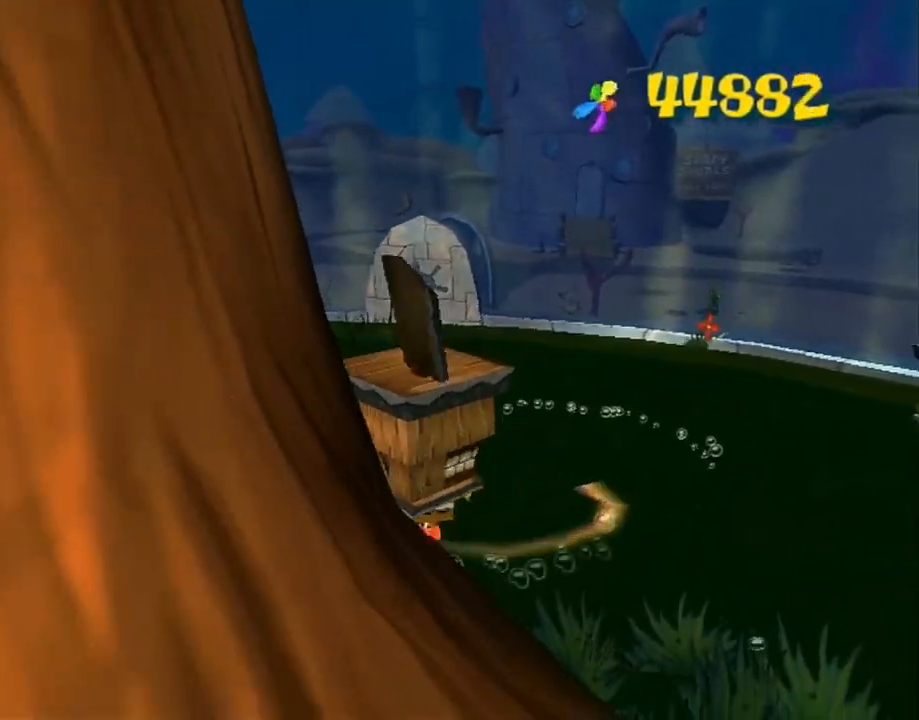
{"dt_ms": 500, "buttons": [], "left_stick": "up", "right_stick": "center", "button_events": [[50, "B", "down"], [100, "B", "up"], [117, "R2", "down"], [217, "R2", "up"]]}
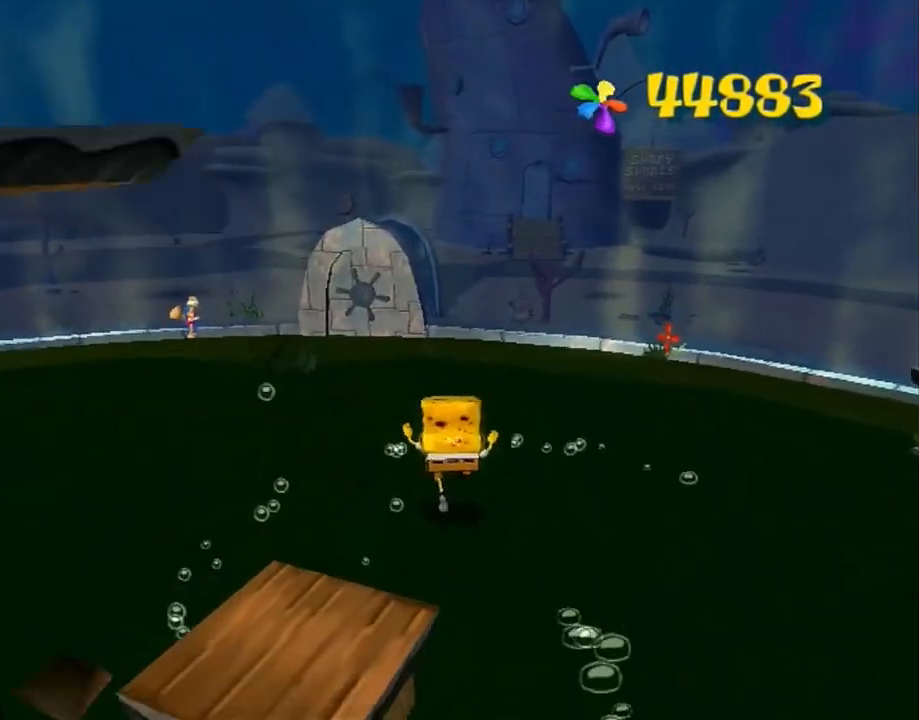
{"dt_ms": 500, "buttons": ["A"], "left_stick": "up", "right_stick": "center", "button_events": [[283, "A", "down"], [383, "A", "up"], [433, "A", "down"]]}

--

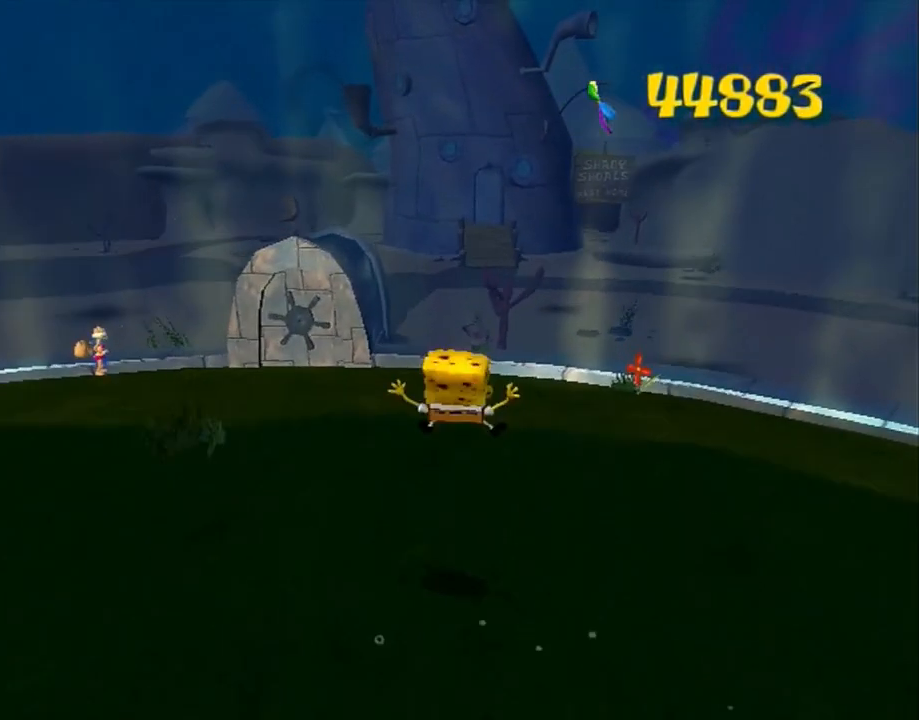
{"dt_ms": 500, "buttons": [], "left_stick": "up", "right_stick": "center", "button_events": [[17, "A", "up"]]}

### Activity
Where does the word "down" occur in the data? Copy every line that has it.

### Worked solution
{"dt_ms": 500, "buttons": [], "left_stick": "up", "right_stick": "center", "button_events": [[50, "B", "down"], [100, "B", "up"], [117, "R2", "down"], [217, "R2", "up"]]}
{"dt_ms": 500, "buttons": ["A"], "left_stick": "up", "right_stick": "center", "button_events": [[283, "A", "down"], [383, "A", "up"], [433, "A", "down"]]}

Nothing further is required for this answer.